Each of the layers within the Serial combinator layer is considered a sublayer. Notice that unlike similar libraries, in Trax the activation functions are considered layers. To know more about the Serial layer check out the documentation for it.

Here's the representation for it.

print(simple)
Serial[
  Dense_128
  Serial[
    Relu
  ]
  Dense_10
  LogSoftmax
]

Printing the model gives you the exact same information as the model's definition itself.

By just looking at the definition you can clearly see what is going on inside the neural network.

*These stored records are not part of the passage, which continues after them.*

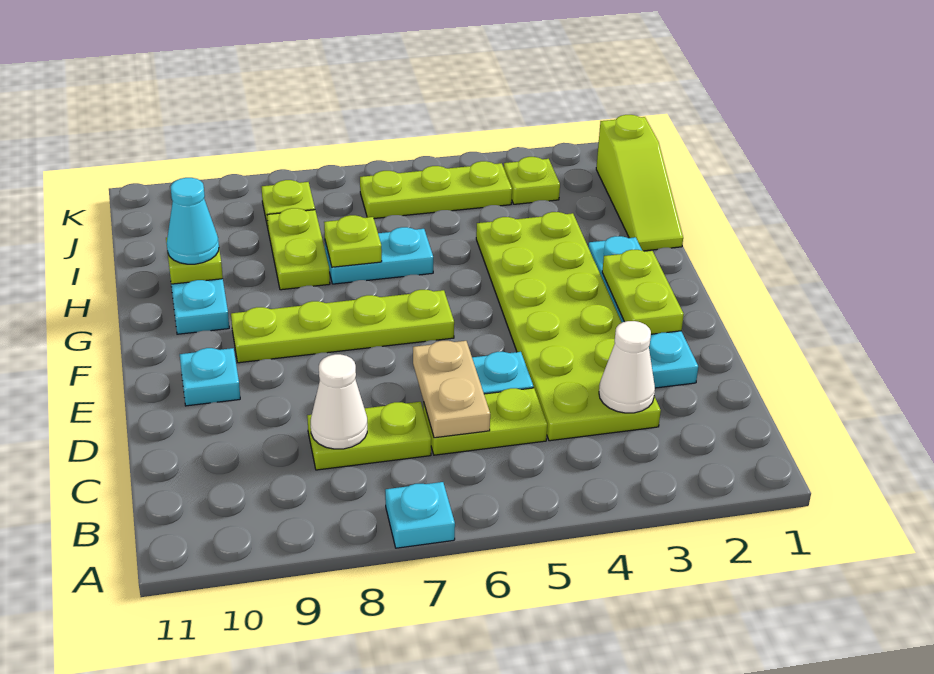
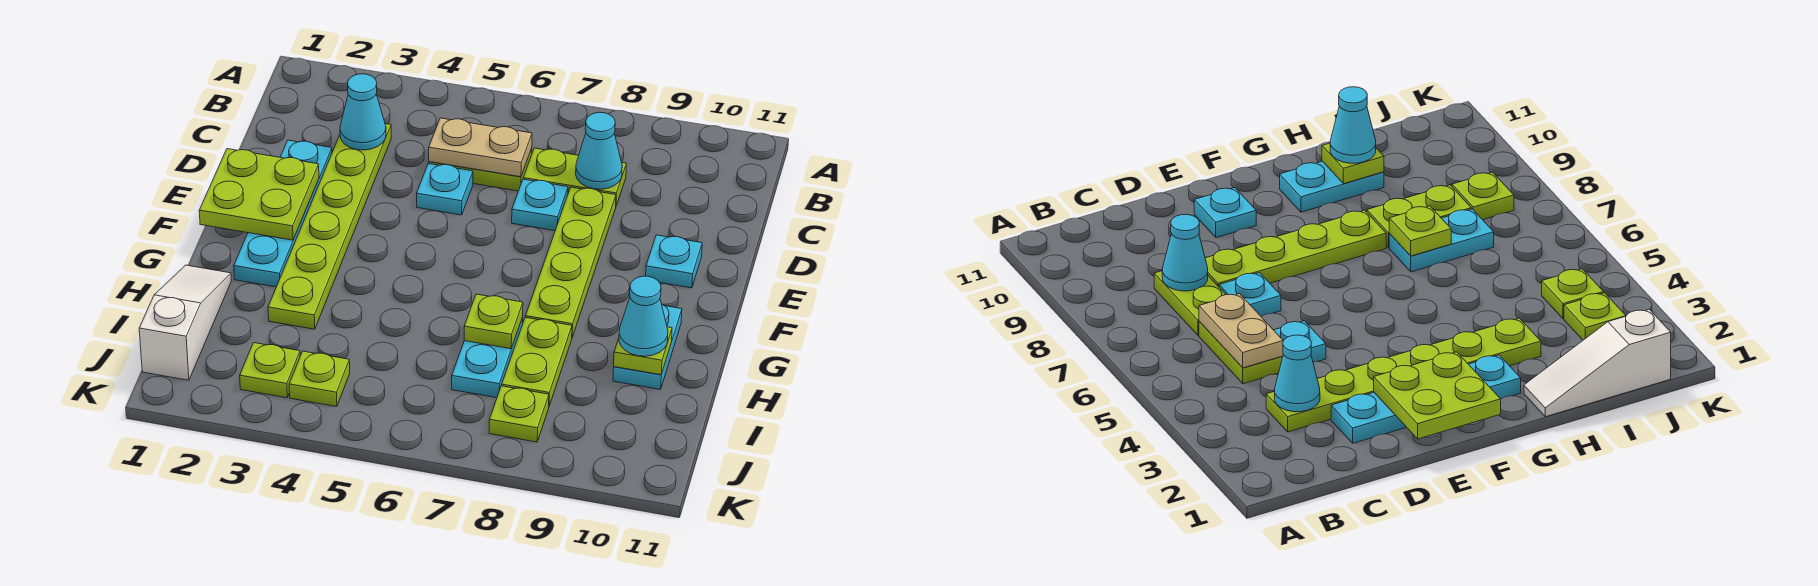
cyan 1x1 plate [385,482,455,548] -> cyan 1x1 plate moved to [512,179,568,231]
lime 2x6 plate [476,212,661,441] -> lime 1x6 plate [268,124,391,329]
white 1x1 cone [599,321,655,413] -> cyan 1x1 cone [340,74,386,150]
tan 1x2 plate [413,341,490,438] -> tan 1x2 plate turned to [429,118,532,177]
white 1x1 cone [311,354,367,449] -> cyan 1x1 cone [576,112,622,189]
lime 1x2 plate [602,250,684,334] -> lime 2x2 plate [199,149,319,240]
lime 1x4 plate [231,290,454,363] -> lime 1x4 plate turned to [526,187,616,337]
lime 1x3 slope [596,115,683,251] -> white 1x3 slope [139,265,231,380]
cyan 1x2 plate [325,227,433,284] -> cyan 1x2 plate turned to [452,318,523,398]
lime 1x3 plate [360,161,512,218] -> lime 1x1 plate [289,351,350,407]

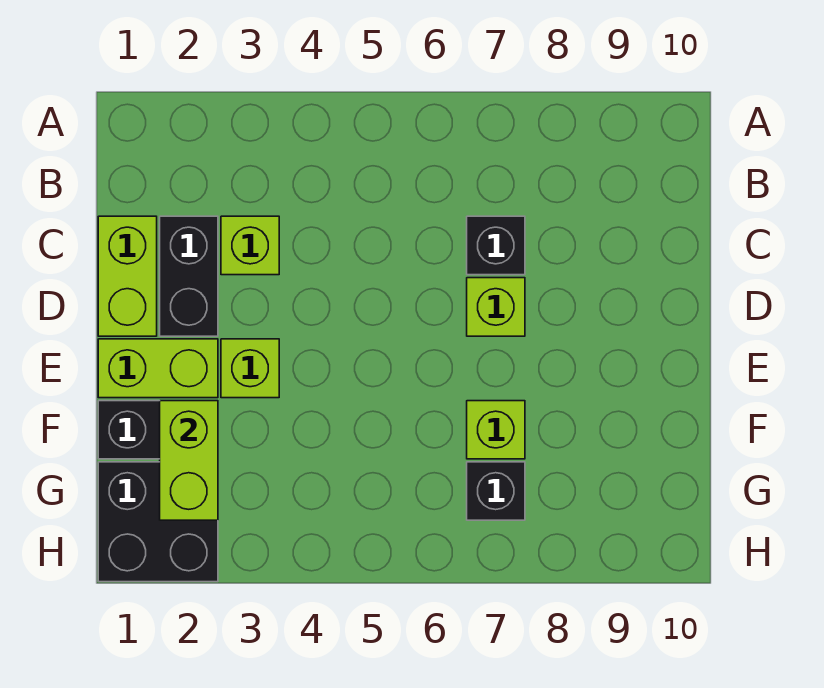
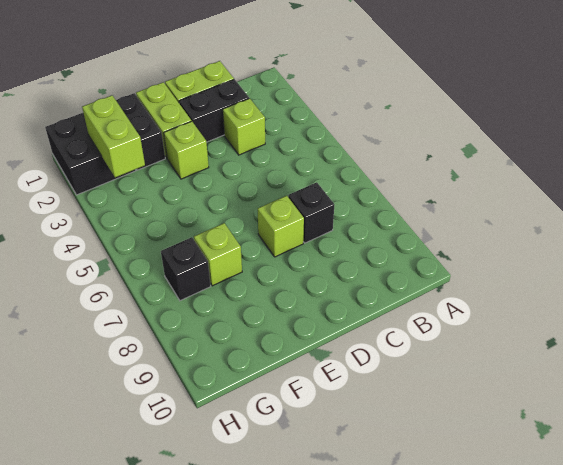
lime 1x2 brick [160,401,218,520] -> lime 1x2 brick turned to [82,95,145,177]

Trax is very straightforward in the way a network is defined.

The GRU Model

To create a GRU model you will need to be familiar with the following layers (Documentation link attached with each layer name):

  • ShiftRight: Shifts the tensor to the right by padding on axis 1. The mode should be specified and it refers to the context in which the model is being used. Possible values are: 'train', 'eval' or 'predict', predict mode is for fast inference. Defaults to "train".
  • Embedding Maps discrete tokens to vectors. It will have shape (vocabulary length X dimension of output vectors). The dimension of output vectors (also called d_feature) is the number of elements in the word embedding.
  • GRU The GRU layer. It leverages another Trax layer called GRUCell. The number of GRU units should be specified and should match the number of elements in the word embedding. If you want to stack two consecutive GRU layers, it can be done by using python's list comprehension.
  • Dense Vanilla Dense layer.
  • LogSoftMax Log Softmax function.

Putting everything together the GRU model looks like this.

mode = 'train'
vocab_size = 256
model_dimension = 512
n_layers = 2

GRU = layers.Serial(
      layers.ShiftRight(mode=mode),
      layers.Embedding(vocab_size=vocab_size, d_feature=model_dimension),
      [layers.GRU(n_units=model_dimension) for _ in range(n_layers)],
      layers.Dense(n_units=vocab_size),
      layers.LogSoftmax()
    )

Next is a helper function that prints information for every layer (sublayer within Serial).

Try changing the parameters defined before the GRU model and see how it changes.

def show_layers(model, layer_prefix="Serial.sublayers"):
    print(f"Total layers: {len(model.sublayers)}\n")
    for i in range(len(model.sublayers)):
        print('========')
        print(f'{layer_prefix}_{i}: {model.sublayers[i]}\n')
show_layers(GRU)
Total layers: 6

========
Serial.sublayers_0: Serial[
  ShiftRight(1)
]

========
Serial.sublayers_1: Embedding_256_512

========
Serial.sublayers_2: GRU_512

========
Serial.sublayers_3: GRU_512

========
Serial.sublayers_4: Dense_256

========
Serial.sublayers_5: LogSoftmax
print(GRU)
Serial[
  Serial[
    ShiftRight(1)
  ]
  Embedding_256_512
  GRU_512
  GRU_512
  Dense_256
  LogSoftmax
]

Interesting that it inserted a second Serial for the ShiftRight…